Reading text: Begin

Even as Russian tanks began their desultory withdrawal from Georgia on Tuesday, dozens of houses were still burning in Georgian villages north of Tskhinvali, the capital of the Georgian breakaway republic of South Ossetia. Many Ossetians appear keen to assure that the displacement of ethnic Georgians from the region becomes permanent.
In the course of the past two weeks, more than 90% of the houses in these villages, which lie in the broad, fir-covered mountain valley running up from Tskhinvali to the Russian border, have been looted and burnt. Looters from as far away as Chechnya and Abkhazia were seen hauling away TVs, refrigerators and other household appliances on the back of tractors and in the overloaded trunks of new cars many of them stolen from the villages, according to local accounts.

Reading text: End

=== What is being asked ===
Carry on the news report about the looted and burning Georgian villages north of Tskhinvali, starting after its last sentence.

Supplied data: Begin

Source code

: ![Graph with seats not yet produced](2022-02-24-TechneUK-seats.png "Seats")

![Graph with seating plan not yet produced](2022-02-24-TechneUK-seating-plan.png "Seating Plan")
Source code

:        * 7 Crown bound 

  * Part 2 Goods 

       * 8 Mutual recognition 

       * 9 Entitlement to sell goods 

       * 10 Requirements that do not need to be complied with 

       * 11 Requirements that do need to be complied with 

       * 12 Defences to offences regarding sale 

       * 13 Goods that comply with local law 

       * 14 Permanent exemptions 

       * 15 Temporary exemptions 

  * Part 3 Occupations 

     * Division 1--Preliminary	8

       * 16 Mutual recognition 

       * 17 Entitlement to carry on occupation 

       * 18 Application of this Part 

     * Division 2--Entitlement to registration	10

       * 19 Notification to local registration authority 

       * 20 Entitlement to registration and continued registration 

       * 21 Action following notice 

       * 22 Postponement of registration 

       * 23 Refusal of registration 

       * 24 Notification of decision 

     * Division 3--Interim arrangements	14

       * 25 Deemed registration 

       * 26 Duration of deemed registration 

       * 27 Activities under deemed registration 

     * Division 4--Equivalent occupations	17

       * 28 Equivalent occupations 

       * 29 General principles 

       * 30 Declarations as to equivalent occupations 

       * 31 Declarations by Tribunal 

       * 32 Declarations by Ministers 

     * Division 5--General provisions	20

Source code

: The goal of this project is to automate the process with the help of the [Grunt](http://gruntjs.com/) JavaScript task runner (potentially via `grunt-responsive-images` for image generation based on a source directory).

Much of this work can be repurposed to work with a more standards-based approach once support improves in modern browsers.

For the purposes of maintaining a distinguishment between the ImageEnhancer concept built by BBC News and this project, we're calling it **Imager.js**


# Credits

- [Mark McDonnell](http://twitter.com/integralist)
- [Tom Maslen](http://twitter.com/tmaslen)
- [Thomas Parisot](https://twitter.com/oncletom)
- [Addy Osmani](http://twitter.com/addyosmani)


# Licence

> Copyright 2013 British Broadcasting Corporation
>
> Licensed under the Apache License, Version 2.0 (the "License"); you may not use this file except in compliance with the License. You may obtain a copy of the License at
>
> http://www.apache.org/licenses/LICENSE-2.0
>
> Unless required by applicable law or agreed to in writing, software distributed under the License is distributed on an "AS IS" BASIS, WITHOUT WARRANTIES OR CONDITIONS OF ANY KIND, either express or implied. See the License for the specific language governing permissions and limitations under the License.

Supplied data: End

=== Answer space ===
This week, after a brief pause, the fires have started again. Over the last three days, a majority of the remaining houses in the villages of Kekhvi, Nizhnie Achaveti, Verkhnie Achaveti and Tamarasheni, have been burned while new fires were started in the smaller surrounding Georgian villages off the main road. On Tuesday a backhoe was used by South Ossetian villagers to tear down courtyard walls and rip into the sides of houses. Men wearing camouflage outfits and white Nikes, along with some in civilian clothes, stood around on the main road as the backhoe took a swipe at an above ground gas or water pipe.
The backhoe's work could be seen along a six-mile (10 km) stretch of the road from Tskhinvali to the Russian border. Gates and fences had been smashed down and piping bent into a crazy zig-zag.
"They did this because they don't want us to come back," said Iosif Zadashvili, a resident of Kurta, which lies off the main road. The white-haired man sat dazed in the Georgian town of Gori on a chair made for a child, his lower lip trembling, as he related how Russian soldiers had stood by while Ossetian irregulars beat him in the courtyard of his home, knocking out all of his lower front teeth.
While Russian troops control checkpoints around the edge of Tskhinvali, locals and men from North Ossetia are now making a concerted effort to raze the Georgian areas just north of the town.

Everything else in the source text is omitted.